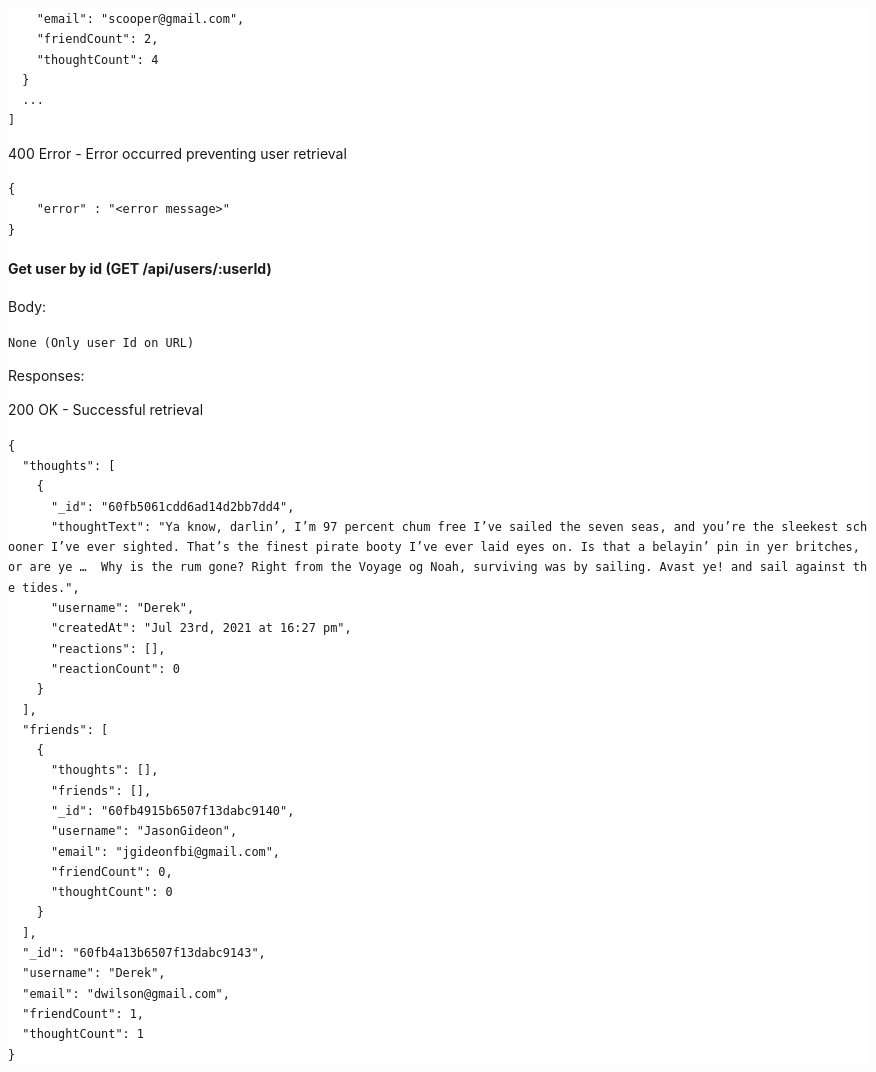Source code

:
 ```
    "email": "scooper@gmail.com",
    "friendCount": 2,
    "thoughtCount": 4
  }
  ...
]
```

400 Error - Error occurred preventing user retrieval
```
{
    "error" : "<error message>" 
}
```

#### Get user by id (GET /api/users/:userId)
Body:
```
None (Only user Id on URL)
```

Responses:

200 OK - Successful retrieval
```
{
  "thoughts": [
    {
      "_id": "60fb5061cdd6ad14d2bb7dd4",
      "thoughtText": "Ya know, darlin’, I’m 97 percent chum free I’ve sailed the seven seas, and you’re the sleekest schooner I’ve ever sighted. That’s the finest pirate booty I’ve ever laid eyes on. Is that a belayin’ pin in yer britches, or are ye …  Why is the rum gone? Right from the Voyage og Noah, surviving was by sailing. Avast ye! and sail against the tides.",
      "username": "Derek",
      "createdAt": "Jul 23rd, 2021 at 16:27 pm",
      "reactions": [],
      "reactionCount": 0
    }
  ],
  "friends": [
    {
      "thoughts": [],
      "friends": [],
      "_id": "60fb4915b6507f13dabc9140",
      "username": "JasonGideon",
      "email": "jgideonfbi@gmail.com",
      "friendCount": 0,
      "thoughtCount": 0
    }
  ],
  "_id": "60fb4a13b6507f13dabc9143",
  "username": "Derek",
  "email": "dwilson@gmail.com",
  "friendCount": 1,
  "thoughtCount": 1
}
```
-----
### Your objective
Could you give the number of lines in the entries that contain the string "username"? Only the number, please.

### Response below
3